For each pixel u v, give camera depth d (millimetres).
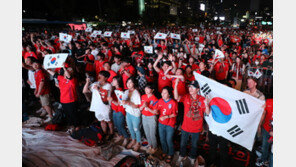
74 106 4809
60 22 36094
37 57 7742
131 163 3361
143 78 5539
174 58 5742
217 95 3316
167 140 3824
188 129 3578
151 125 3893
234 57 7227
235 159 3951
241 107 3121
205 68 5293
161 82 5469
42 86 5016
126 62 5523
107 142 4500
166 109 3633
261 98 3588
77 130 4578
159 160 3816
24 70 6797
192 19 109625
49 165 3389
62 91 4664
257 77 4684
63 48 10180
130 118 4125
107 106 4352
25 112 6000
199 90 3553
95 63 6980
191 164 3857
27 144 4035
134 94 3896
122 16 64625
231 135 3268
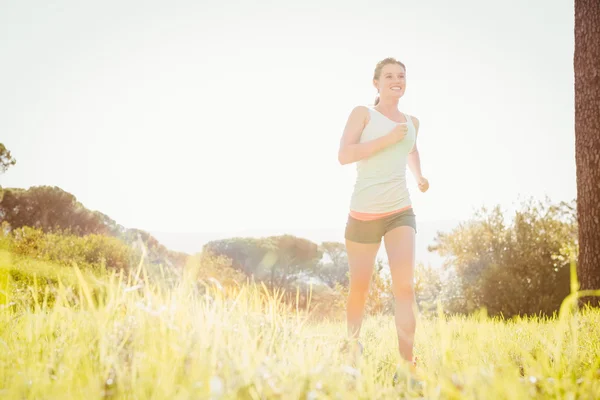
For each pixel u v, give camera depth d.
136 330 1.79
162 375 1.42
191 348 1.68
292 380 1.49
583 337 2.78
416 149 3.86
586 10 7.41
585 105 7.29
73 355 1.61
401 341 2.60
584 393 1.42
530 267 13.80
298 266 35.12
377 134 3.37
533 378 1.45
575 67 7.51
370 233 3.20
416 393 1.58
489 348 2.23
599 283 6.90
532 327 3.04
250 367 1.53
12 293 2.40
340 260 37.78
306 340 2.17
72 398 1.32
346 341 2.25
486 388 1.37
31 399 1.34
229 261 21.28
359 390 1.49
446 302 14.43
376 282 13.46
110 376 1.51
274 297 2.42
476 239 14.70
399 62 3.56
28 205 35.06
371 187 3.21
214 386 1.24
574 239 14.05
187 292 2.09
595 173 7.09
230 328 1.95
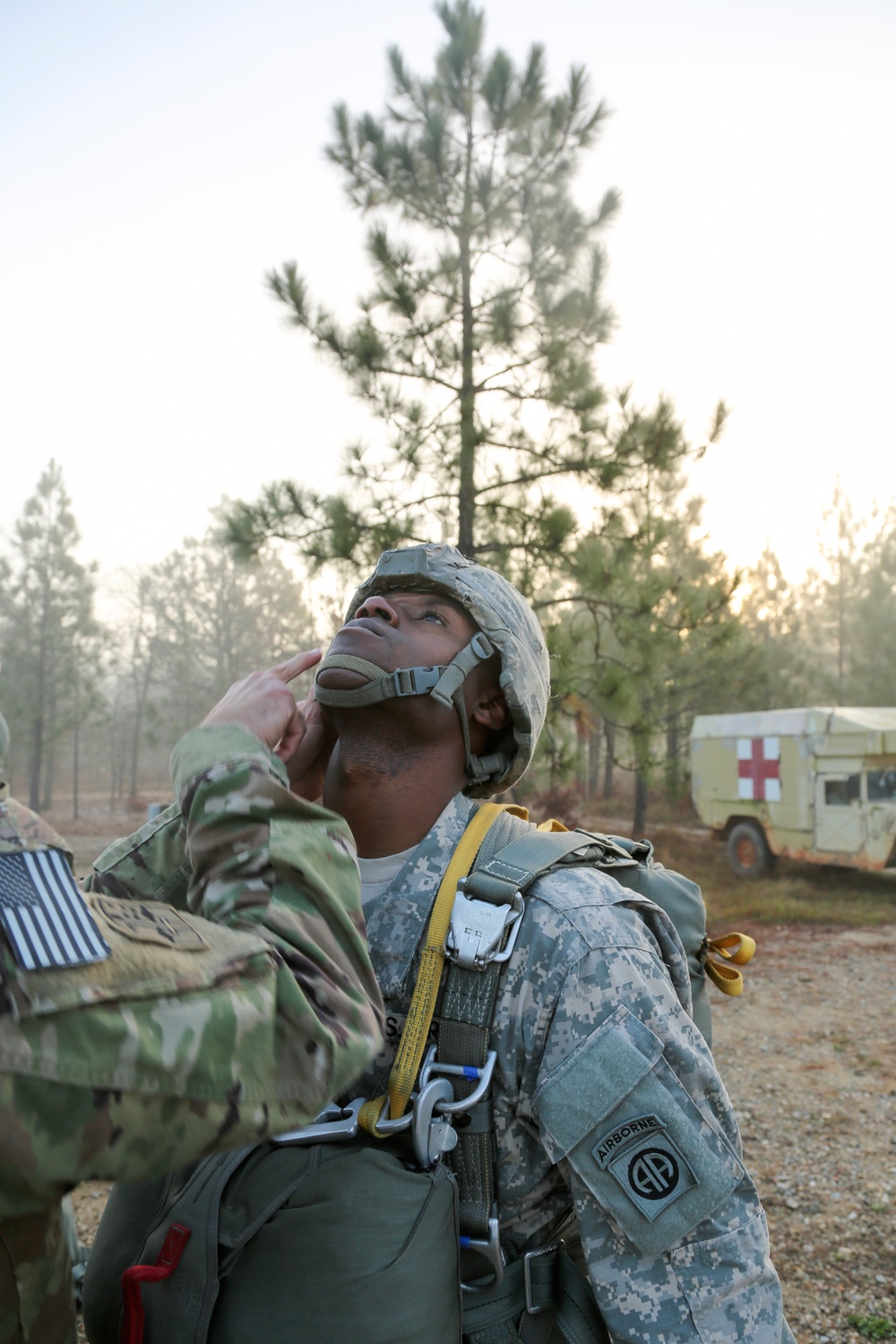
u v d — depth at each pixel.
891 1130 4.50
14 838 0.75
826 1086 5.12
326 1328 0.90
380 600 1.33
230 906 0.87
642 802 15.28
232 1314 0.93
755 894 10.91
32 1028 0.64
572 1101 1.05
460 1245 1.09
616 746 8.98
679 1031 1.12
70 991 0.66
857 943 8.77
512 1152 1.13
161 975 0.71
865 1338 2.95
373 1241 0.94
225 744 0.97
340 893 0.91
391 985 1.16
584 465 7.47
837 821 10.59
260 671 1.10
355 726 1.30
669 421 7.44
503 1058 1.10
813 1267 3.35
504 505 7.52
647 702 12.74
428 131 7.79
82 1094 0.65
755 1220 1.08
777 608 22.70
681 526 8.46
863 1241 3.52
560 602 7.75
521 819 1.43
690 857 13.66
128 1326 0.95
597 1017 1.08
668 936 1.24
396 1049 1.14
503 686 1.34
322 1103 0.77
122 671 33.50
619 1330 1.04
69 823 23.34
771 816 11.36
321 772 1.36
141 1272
* * *
» What you are asked to do: The lines to write out are those from the first line of the listing above through the line bearing "813 1267 3.35", both included, copied exactly with pictures dropped.

» Output for this task:
For each pixel u v, give camera depth d (millimetres).
74 106 4809
60 22 36094
37 57 7742
131 163 3361
143 78 5539
174 58 5742
217 95 3316
167 140 3824
188 129 3578
151 125 3893
234 57 7227
235 159 3951
241 107 3121
205 68 5293
161 82 5469
42 86 5016
126 62 5523
107 142 4500
166 109 3633
261 98 3588
77 130 4578
159 160 3816
24 70 6797
192 19 109625
49 165 3389
62 91 4664
257 77 4684
63 48 10180
130 118 4125
107 106 4352
25 112 6000
199 90 3553
95 63 6980
191 164 3857
27 144 4035
134 94 3896
122 16 64625
231 135 3268
For each pixel u v, give camera depth d.
136 330 1.79
162 375 1.42
191 348 1.68
292 380 1.49
583 337 2.78
416 149 3.86
586 10 7.41
585 105 7.29
73 355 1.61
401 341 2.60
584 393 1.42
530 267 13.80
298 266 35.12
377 134 3.37
533 378 1.45
575 67 7.51
370 233 3.20
416 393 1.58
489 348 2.23
599 283 6.90
532 327 3.04
250 367 1.53
12 293 2.40
340 260 37.78
306 340 2.17
72 398 1.32
346 341 2.25
486 388 1.37
31 399 1.34
229 261 21.28
359 390 1.49
446 302 14.43
376 282 13.46
110 376 1.51
274 297 2.42
476 239 14.70
399 62 3.56
28 205 35.06
371 187 3.21
214 386 1.24
574 239 14.05
187 292 2.09
595 173 7.09
230 328 1.95
u v d — depth at each pixel.
891 1130 4.50
14 838 0.75
826 1086 5.12
326 1328 0.90
380 600 1.33
230 906 0.87
642 802 15.28
232 1314 0.93
755 894 10.91
32 1028 0.64
572 1101 1.05
460 1245 1.09
616 746 8.98
679 1031 1.12
70 991 0.66
857 943 8.77
512 1152 1.13
161 975 0.71
865 1338 2.95
373 1241 0.94
225 744 0.97
340 893 0.91
391 985 1.16
584 465 7.47
837 821 10.59
260 671 1.10
355 726 1.30
669 421 7.44
503 1058 1.10
813 1267 3.35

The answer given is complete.